Elizabeth torna e vuole guarire una volta per tutte

IMOLA
“Non vedevo l’ora di riassaggiare una pizza vera!”. Era il 10 giugno ed Elizabeth Ruth era appena arrivata da Managua, la capitale del Nicaragua, all’aeroporto Marconi di Bologna, dove Carla e gli altri volontari della Pubblica assistenza Paolina l’attendevano al ritorno in Italia dopo oltre sei anni. Quando si erano salutati, nell’aprile del 2010, tutti pensavano che non si sarebbero più rivisti: il disturbo medico di Elizabeth, una grave e rara malformazione intestinale, era stato risolto chirurgicamente e il decorso post operatorio andava per il meglio.
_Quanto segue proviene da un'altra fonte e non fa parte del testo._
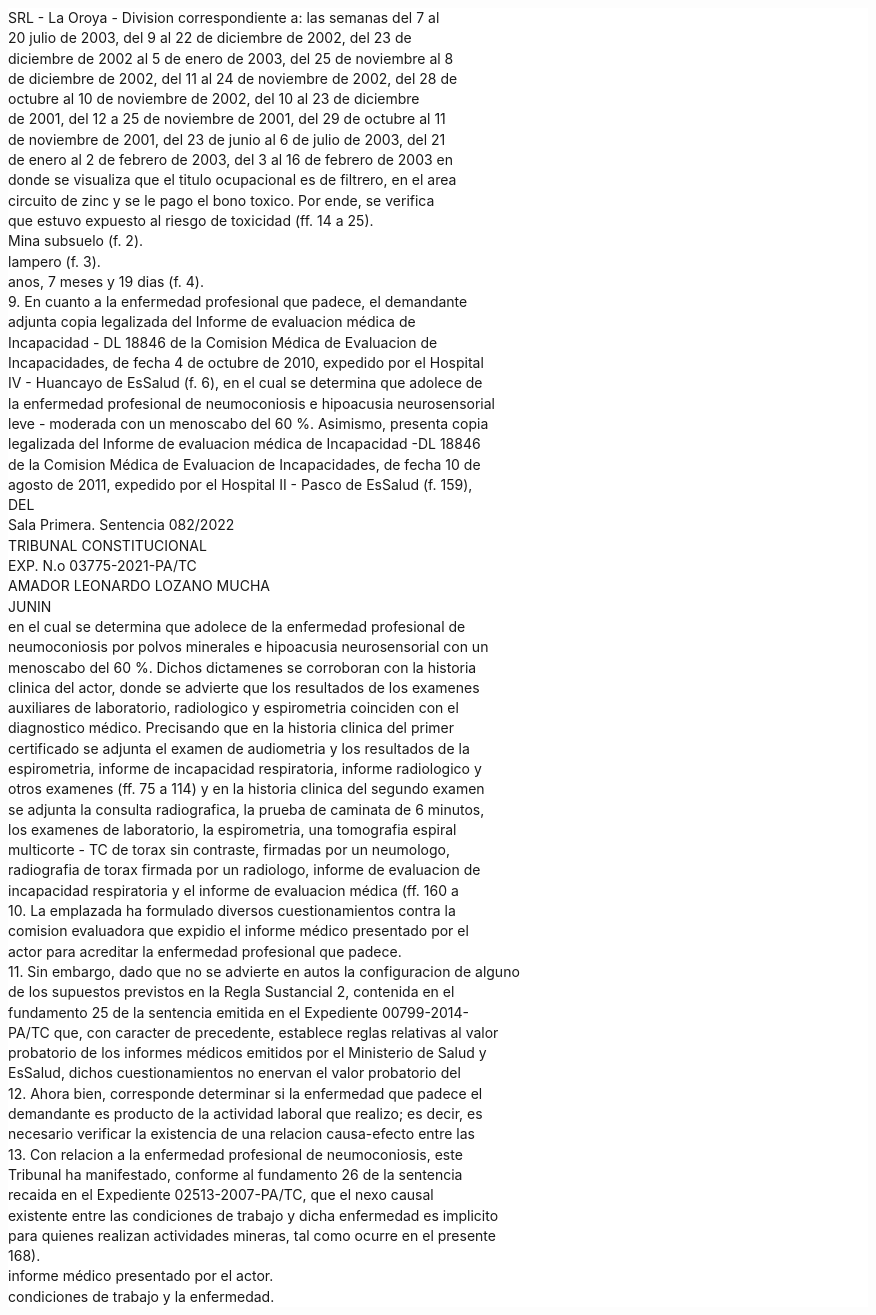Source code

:SRL - La Oroya - Division correspondiente a: las semanas del 7 al  
20 julio de 2003, del 9 al 22 de diciembre de 2002, del 23 de  
diciembre de 2002 al 5 de enero de 2003, del 25 de noviembre al 8  
de diciembre de 2002, del 11 al 24 de noviembre de 2002, del 28 de  
octubre al 10 de noviembre de 2002, del 10 al 23 de diciembre  
de 2001, del 12 a 25 de noviembre de 2001, del 29 de octubre al 11  
de noviembre de 2001, del 23 de junio al 6 de julio de 2003, del 21  
de enero al 2 de febrero de 2003, del 3 al 16 de febrero de 2003 en  
donde se visualiza que el titulo ocupacional es de filtrero, en el area  
circuito de zinc y se le pago el bono toxico. Por ende, se verifica  
que estuvo expuesto al riesgo de toxicidad (ff. 14 a 25).  
Mina subsuelo (f. 2).  
lampero (f. 3).  
anos, 7 meses y 19 dias (f. 4).  
9. En cuanto a la enfermedad profesional que padece, el demandante  
adjunta copia legalizada del Informe de evaluacion médica de  
Incapacidad - DL 18846 de la Comision Médica de Evaluacion de  
Incapacidades, de fecha 4 de octubre de 2010, expedido por el Hospital  
IV - Huancayo de EsSalud (f. 6), en el cual se determina que adolece de  
la enfermedad profesional de neumoconiosis e hipoacusia neurosensorial  
leve - moderada con un menoscabo del 60 %. Asimismo, presenta copia  
legalizada del Informe de evaluacion médica de Incapacidad -DL 18846  
de la Comision Médica de Evaluacion de Incapacidades, de fecha 10 de  
agosto de 2011, expedido por el Hospital II - Pasco de EsSalud (f. 159),  
DEL  
Sala Primera. Sentencia 082/2022  
TRIBUNAL CONSTITUCIONAL  
EXP. N.o 03775-2021-PA/TC  
AMADOR LEONARDO LOZANO MUCHA  
JUNIN  
en el cual se determina que adolece de la enfermedad profesional de  
neumoconiosis por polvos minerales e hipoacusia neurosensorial con un  
menoscabo del 60 %. Dichos dictamenes se corroboran con la historia  
clinica del actor, donde se advierte que los resultados de los examenes  
auxiliares de laboratorio, radiologico y espirometria coinciden con el  
diagnostico médico. Precisando que en la historia clinica del primer  
certificado se adjunta el examen de audiometria y los resultados de la  
espirometria, informe de incapacidad respiratoria, informe radiologico y  
otros examenes (ff. 75 a 114) y en la historia clinica del segundo examen  
se adjunta la consulta radiografica, la prueba de caminata de 6 minutos,  
los examenes de laboratorio, la espirometria, una tomografia espiral  
multicorte - TC de torax sin contraste, firmadas por un neumologo,  
radiografia de torax firmada por un radiologo, informe de evaluacion de  
incapacidad respiratoria y el informe de evaluacion médica (ff. 160 a  
10. La emplazada ha formulado diversos cuestionamientos contra la  
comision evaluadora que expidio el informe médico presentado por el  
actor para acreditar la enfermedad profesional que padece.  
11. Sin embargo, dado que no se advierte en autos la configuracion de alguno  
de los supuestos previstos en la Regla Sustancial 2, contenida en el  
fundamento 25 de la sentencia emitida en el Expediente 00799-2014-  
PA/TC que, con caracter de precedente, establece reglas relativas al valor  
probatorio de los informes médicos emitidos por el Ministerio de Salud y  
EsSalud, dichos cuestionamientos no enervan el valor probatorio del  
12. Ahora bien, corresponde determinar si la enfermedad que padece el  
demandante es producto de la actividad laboral que realizo; es decir, es  
necesario verificar la existencia de una relacion causa-efecto entre las  
13. Con relacion a la enfermedad profesional de neumoconiosis, este  
Tribunal ha manifestado, conforme al fundamento 26 de la sentencia  
recaida en el Expediente 02513-2007-PA/TC, que el nexo causal  
existente entre las condiciones de trabajo y dicha enfermedad es implicito  
para quienes realizan actividades mineras, tal como ocurre en el presente  
168).  
informe médico presentado por el actor.  
condiciones de trabajo y la enfermedad.  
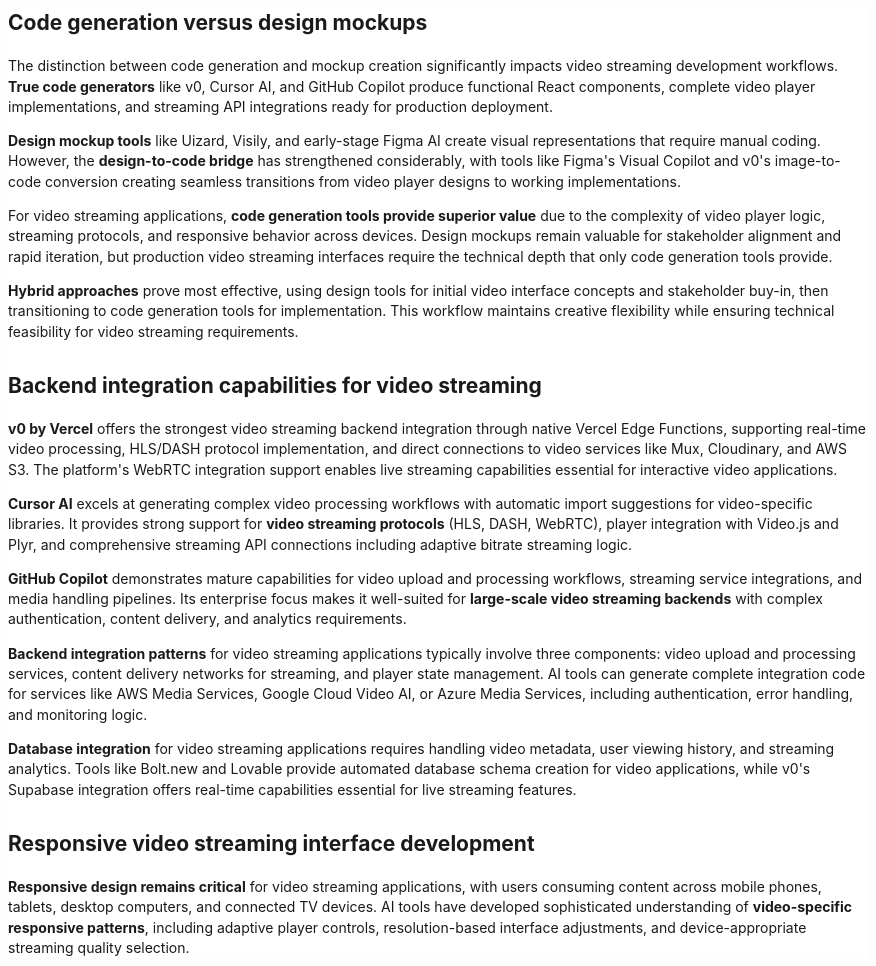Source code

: ## Code generation versus design mockups

The distinction between code generation and mockup creation significantly impacts video streaming development workflows. **True code generators** like v0, Cursor AI, and GitHub Copilot produce functional React components, complete video player implementations, and streaming API integrations ready for production deployment.

**Design mockup tools** like Uizard, Visily, and early-stage Figma AI create visual representations that require manual coding. However, the **design-to-code bridge** has strengthened considerably, with tools like Figma's Visual Copilot and v0's image-to-code conversion creating seamless transitions from video player designs to working implementations.

For video streaming applications, **code generation tools provide superior value** due to the complexity of video player logic, streaming protocols, and responsive behavior across devices. Design mockups remain valuable for stakeholder alignment and rapid iteration, but production video streaming interfaces require the technical depth that only code generation tools provide.

**Hybrid approaches** prove most effective, using design tools for initial video interface concepts and stakeholder buy-in, then transitioning to code generation tools for implementation. This workflow maintains creative flexibility while ensuring technical feasibility for video streaming requirements.

## Backend integration capabilities for video streaming

**v0 by Vercel** offers the strongest video streaming backend integration through native Vercel Edge Functions, supporting real-time video processing, HLS/DASH protocol implementation, and direct connections to video services like Mux, Cloudinary, and AWS S3. The platform's WebRTC integration support enables live streaming capabilities essential for interactive video applications.

**Cursor AI** excels at generating complex video processing workflows with automatic import suggestions for video-specific libraries. It provides strong support for **video streaming protocols** (HLS, DASH, WebRTC), player integration with Video.js and Plyr, and comprehensive streaming API connections including adaptive bitrate streaming logic.

**GitHub Copilot** demonstrates mature capabilities for video upload and processing workflows, streaming service integrations, and media handling pipelines. Its enterprise focus makes it well-suited for **large-scale video streaming backends** with complex authentication, content delivery, and analytics requirements.

**Backend integration patterns** for video streaming applications typically involve three components: video upload and processing services, content delivery networks for streaming, and player state management. AI tools can generate complete integration code for services like AWS Media Services, Google Cloud Video AI, or Azure Media Services, including authentication, error handling, and monitoring logic.

**Database integration** for video streaming applications requires handling video metadata, user viewing history, and streaming analytics. Tools like Bolt.new and Lovable provide automated database schema creation for video applications, while v0's Supabase integration offers real-time capabilities essential for live streaming features.

## Responsive video streaming interface development

**Responsive design remains critical** for video streaming applications, with users consuming content across mobile phones, tablets, desktop computers, and connected TV devices. AI tools have developed sophisticated understanding of **video-specific responsive patterns**, including adaptive player controls, resolution-based interface adjustments, and device-appropriate streaming quality selection.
Purtroppo però dopo diversi anni privi di complicazioni, durante i quali Elizabeth, che compirà 18 anni ad agosto, ha potuto crescere normalmente e studiare regolarmente, si sono presentati disturbi legati alla sua patologia originaria, che i professionisti nicaraguensi non sono riusciti a risolvere. Accortosi del riacutizzarsi dei problemi durante uno dei suoi soggiorni periodici di volontariato all’ospedale militare di Managua, il dottor Alessandro Di Silverio, urologo in forze all’Ausl di Imola e presidente dell’Assistenza Paolina, ha scelto di attivare immediatamente i canali per organizzare, sempre grazie al contributo dell’associazione, un secondo viaggio in Italia di Elizabeth per risolvere le sue complicazioni mediche una volta per tutte.